Tailgating ranks as more than an aggressive driver’s rude behavior. Tailgating reflects an incredible dangerous moving violation that could cause a horrific accident. If tailgating causes a crash on a Texas road, the victims might have a strong civil case against the negligent driver.
Tailgating remains reckless behavior
One essential point about tailgating is the action remains a moving violation in Texas. The language in section 545.062 of the Texas transportation code states drivers should keep a safe distance between cars, taking traffic, road conditions, and the types of vehicles into consideration. Those who violate the statute may receive a ticket for driving too close.
Tailgating typically involves an impatient driver coming too close behind a slower-moving vehicle. The combination of tailgating and using the car’s horn usually seeks to intimidate the other driver into changing lanes or moving onto the shoulder. In other words, the aggressive driver attempts to force another driver to get out of the way.
Danger levels increase dramatically when someone tailgates. No one knows what can happen on the road. If the vehicle in front has to stop to avoid an accident, the tailgating driver might not be able to do the same. A serious rear-end collision may happen.

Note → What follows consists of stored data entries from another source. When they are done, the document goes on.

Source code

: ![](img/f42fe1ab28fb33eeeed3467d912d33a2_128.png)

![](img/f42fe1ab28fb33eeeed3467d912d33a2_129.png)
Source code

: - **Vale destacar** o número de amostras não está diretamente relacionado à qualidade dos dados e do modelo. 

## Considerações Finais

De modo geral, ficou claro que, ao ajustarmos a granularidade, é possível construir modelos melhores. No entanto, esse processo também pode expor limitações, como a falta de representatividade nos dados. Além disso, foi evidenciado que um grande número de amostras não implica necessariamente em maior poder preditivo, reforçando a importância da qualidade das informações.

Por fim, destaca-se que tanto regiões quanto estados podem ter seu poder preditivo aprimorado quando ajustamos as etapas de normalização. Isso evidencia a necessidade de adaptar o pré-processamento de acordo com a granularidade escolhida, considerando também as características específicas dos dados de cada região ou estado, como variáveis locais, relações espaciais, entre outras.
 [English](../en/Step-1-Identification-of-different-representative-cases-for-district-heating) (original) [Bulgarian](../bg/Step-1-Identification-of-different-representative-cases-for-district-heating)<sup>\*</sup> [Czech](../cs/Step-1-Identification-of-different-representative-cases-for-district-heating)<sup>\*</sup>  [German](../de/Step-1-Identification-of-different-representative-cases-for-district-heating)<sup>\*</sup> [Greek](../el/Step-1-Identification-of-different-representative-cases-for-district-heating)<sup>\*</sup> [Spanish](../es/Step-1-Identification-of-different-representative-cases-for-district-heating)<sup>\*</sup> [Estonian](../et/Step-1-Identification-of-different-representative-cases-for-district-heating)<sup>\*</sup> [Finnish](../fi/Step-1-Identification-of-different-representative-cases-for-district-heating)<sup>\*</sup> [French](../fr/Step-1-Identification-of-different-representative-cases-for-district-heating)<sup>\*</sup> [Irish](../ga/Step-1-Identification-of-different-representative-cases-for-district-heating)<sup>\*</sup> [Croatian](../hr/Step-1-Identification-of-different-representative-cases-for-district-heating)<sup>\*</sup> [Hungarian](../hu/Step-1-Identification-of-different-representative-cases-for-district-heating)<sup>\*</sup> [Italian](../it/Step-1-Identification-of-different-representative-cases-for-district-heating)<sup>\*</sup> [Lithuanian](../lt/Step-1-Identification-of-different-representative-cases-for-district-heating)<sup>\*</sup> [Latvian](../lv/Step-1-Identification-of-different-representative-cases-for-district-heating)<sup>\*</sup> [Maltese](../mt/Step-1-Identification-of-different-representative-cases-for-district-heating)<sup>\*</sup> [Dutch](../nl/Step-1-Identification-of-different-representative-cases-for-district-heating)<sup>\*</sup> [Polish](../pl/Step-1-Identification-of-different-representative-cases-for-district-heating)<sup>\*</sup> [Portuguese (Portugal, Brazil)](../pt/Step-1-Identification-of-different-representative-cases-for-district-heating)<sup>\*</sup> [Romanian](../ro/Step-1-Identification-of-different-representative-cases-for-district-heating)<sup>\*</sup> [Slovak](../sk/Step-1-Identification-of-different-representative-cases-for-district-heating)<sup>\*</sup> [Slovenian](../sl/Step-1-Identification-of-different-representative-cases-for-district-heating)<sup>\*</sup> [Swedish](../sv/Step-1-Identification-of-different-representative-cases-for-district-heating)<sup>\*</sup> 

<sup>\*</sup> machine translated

Moving violations, recklessness and liabilities
Rear-end collisions might not even be the only examples of motor vehicle accidents involving tailgating. Forcing a driver into another lane where the accident occurs might bounce back on the tailgater. After all, the tailgater’s actions may contribute to the crash from a legal perspective.
A moving violation may extend significant credibility to a liability claim. If an illegal action caused the crash, the moving violation might establish negligence. Victims could seek compensation in court or explore insurance settlement options.